Darwin Agentic Cloud

CI License: Apache 2.0 Python: 3.11+ PRs Welcome

The verifiable agentic cloud. Open-source compute for AI agents with cryptographically signed attestations.

Live demo: https://darwin-agentic-cloud.fly.dev/docs

Darwin Agentic Cloud (DAC) is a programmatic compute substrate designed for AI agents to call directly. Every execution returns a cryptographically signed attestation containing the workload hash, output hash, substrate identity, cost, and policy compliance proof. Agents that take action based on compute results can verify that what they asked for actually happened.

Why DAC

Agent frameworks today let an LLM call arbitrary tools and execute arbitrary code. None of them answer the question an agent operator actually needs answered:

"Did this workload actually run? On what hardware? Under what policy? At what cost? With what output? And can I prove it to a regulator, an auditor, or another agent?"

DAC is the answer. One API. Verifiable execution. Bounded spend. Capability-based auth.

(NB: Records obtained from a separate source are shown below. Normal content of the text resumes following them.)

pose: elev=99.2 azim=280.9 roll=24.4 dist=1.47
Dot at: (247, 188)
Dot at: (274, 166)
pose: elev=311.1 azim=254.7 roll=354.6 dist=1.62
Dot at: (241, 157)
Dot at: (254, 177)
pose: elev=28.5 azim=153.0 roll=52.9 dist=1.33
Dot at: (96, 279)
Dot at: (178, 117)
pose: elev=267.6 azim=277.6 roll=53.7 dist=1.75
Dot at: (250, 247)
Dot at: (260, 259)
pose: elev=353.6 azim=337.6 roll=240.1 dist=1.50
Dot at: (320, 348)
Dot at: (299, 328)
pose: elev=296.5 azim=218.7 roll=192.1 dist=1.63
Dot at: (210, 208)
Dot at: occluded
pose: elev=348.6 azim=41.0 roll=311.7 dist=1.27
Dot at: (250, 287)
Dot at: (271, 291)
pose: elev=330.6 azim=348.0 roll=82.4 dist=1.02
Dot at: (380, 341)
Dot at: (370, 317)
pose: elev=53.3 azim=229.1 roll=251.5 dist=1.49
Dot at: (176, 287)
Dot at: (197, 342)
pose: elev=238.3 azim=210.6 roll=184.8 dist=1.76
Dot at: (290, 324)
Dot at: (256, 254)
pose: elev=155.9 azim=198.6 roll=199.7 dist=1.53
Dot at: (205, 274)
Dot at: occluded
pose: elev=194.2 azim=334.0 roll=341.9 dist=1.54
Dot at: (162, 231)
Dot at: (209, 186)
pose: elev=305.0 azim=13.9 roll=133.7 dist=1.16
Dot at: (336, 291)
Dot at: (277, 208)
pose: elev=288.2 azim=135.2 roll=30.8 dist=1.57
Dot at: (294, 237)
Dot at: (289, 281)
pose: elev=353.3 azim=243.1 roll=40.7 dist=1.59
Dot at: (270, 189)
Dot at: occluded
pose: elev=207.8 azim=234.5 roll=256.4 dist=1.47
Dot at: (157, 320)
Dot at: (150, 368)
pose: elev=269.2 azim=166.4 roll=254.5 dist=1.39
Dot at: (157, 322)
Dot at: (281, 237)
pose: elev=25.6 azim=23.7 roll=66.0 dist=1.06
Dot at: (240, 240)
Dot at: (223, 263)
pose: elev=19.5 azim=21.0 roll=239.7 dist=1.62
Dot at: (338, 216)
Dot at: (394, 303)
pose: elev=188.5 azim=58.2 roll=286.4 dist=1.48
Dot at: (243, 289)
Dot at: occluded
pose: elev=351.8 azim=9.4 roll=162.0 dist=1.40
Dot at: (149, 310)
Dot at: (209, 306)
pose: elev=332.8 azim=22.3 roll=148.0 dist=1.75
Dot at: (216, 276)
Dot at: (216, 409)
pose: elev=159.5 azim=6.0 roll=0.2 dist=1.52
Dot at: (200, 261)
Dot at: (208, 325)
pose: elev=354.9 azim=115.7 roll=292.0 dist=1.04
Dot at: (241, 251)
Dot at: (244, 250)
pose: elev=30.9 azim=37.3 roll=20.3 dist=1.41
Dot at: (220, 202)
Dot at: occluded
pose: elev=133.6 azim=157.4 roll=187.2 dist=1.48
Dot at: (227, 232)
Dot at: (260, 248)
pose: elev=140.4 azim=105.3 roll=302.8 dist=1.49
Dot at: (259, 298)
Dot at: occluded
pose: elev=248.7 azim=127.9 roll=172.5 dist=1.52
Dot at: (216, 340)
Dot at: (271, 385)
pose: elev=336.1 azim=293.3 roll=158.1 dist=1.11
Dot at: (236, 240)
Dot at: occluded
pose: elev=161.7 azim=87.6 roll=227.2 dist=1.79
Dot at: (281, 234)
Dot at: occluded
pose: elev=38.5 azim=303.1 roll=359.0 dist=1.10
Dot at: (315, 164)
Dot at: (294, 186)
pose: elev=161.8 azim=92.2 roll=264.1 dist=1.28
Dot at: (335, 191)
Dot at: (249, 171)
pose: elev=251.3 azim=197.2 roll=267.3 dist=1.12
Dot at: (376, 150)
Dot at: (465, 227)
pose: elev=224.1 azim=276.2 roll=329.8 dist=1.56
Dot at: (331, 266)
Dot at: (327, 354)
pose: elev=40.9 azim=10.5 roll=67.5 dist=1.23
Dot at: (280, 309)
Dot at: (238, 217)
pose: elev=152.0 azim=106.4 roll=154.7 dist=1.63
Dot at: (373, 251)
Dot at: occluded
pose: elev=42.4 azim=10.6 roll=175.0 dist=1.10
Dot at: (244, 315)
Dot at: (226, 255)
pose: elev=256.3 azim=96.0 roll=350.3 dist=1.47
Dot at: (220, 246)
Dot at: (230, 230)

Native MCP support so any Claude, GPT, or Gemini agent can call it with zero glue code.

Architecture

+--------------------------------------------------------------+
|  Agent  (Claude / GPT / Gemini / LangGraph / CrewAI / ...)   |
+------------------------------+-------------------------------+
                               |
                               |  POST /v0/run  |  MCP tool call
                               v
+--------------------------------------------------------------+
|  DAC Server  (FastAPI + MCP)                                 |
|  [ Auth ]  [ Cost Meter ]  [ Policy Engine ]  [ Router ]     |
+------------------------------+-------------------------------+
                               |
                               v
+--------------------------------------------------------------+
|  Sandbox Layer                                               |
|  Docker (v0)  ->  gVisor  ->  Firecracker  ->  TEE           |
+------------------------------+-------------------------------+
                               |
                               v
+--------------------------------------------------------------+
|  Signed Attestation  (Ed25519 -> Sigstore in production)     |
|  workload_hash | output_hash | substrate | cost | policy     |
+--------------------------------------------------------------+

Quickstart

Prerequisites

  • Python 3.11+
  • Docker Desktop (running)
  • uv for fast dependency management

Install

git clone https://github.com/vje013/darwin-agentic-cloud.git
cd darwin-agentic-cloud
uv sync --extra dev --extra test

Run your first attested workload

# Start the server
make run

# In another terminal, run a workload
dac run examples/example_workloads/hello.py

# Verify the attestation
dac attest verify ./attestations/<id>.json

Use from an AI agent via MCP

Add DAC to your Claude Desktop config (~/Library/Application Support/Claude/claude_desktop_config.json):

{
  "mcpServers": {
    "dac": {
      "command": "dac",
      "args": ["mcp", "serve"]
    }
  }
}

Restart Claude Desktop. You can now ask Claude:

"Run a Python script that computes the first 100 prime numbers and verify the attestation."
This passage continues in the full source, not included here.